Critical Information Literacy
Foundations, Inspiration, and Ideas
Author: Annie Downey
Published: July 2016
Academic librarians are exploring critical information literacy (CIL) in ever increasing numbers. While a smattering of journal articles and a small number of books have been published on the topic, the conversation around CIL has mostly taken place online, at conferences, in individual libraries, and in personal dialogues. This book explores that conversation and provides a snapshot of the current state of CIL as it is enacted and understood by academic librarians. It introduces the ideas and concepts behind CIL and helps librarians make more informed decisions about how to design, teach, and implement programs. It also informs library science scholars and policy makers in terms of knowing how CIL is being taught and supported at the institutional level.
This book grew out of the author’s dissertation research, which was a qualitative study investigating the institutional support, nonsupport, and barriers to CIL programs and the effectiveness of experiential critical pedagogy for information literacy learning as taught and studied by 19 CIL librarians and scholars. Experiential education served as the broad theoretical framework for the study, which stems from the tradition of critical theory, and used the work of two major experiential learning theorists and theories specifically: Paulo Freire and critical pedagogy and Jack Mezirow and transformative learning. Mezirow and Freire focused their work on adult education and grounded their approaches in critical theory and focused on power relationships, reflection, and the emancipatory potential of education.
Each chapter expands on the themes discussed or illustrated by the study participants, to include how and where librarians learn about CIL; the three major critical teaching methods critical librarians employ, including student-centered approaches, discussion and dialogue, and problem-posing methods; the struggle between using critical teaching methods and incorporating critical content; the argument for teaching within the broader context of academic disciplines and the crucial importance of strong relationships with faculty; support for CIL at the institutional level; and the role of professional identity and the culture of librarians and librarianship in CIL teaching and thought.
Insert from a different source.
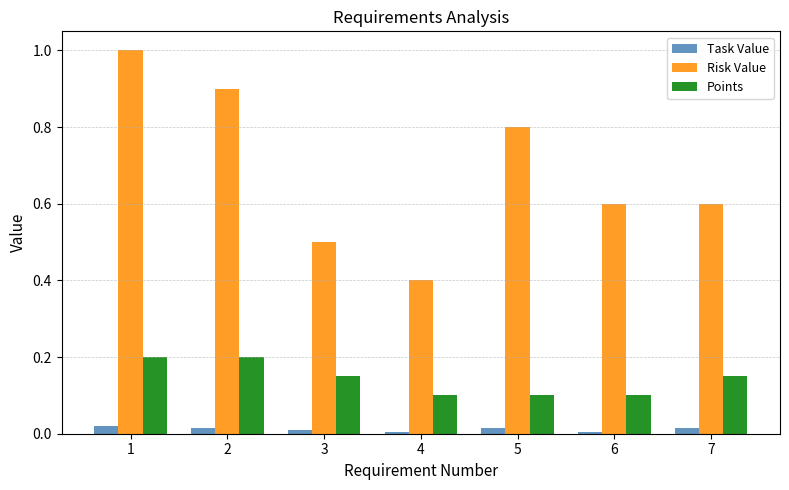

Count the Task Value values in the range 0 to 1.

7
Annie Downey has written and presented on user studies, information literacy, K-20 library instruction, assessment, and academic library administration. Her current research interests include critical information literacy, service design in libraries, women in librarianship, and the student research process. She has an MLS and a PhD in Higher Education from the University of North Texas and is currently the Director of Research Services at Reed College in Portland, Oregon.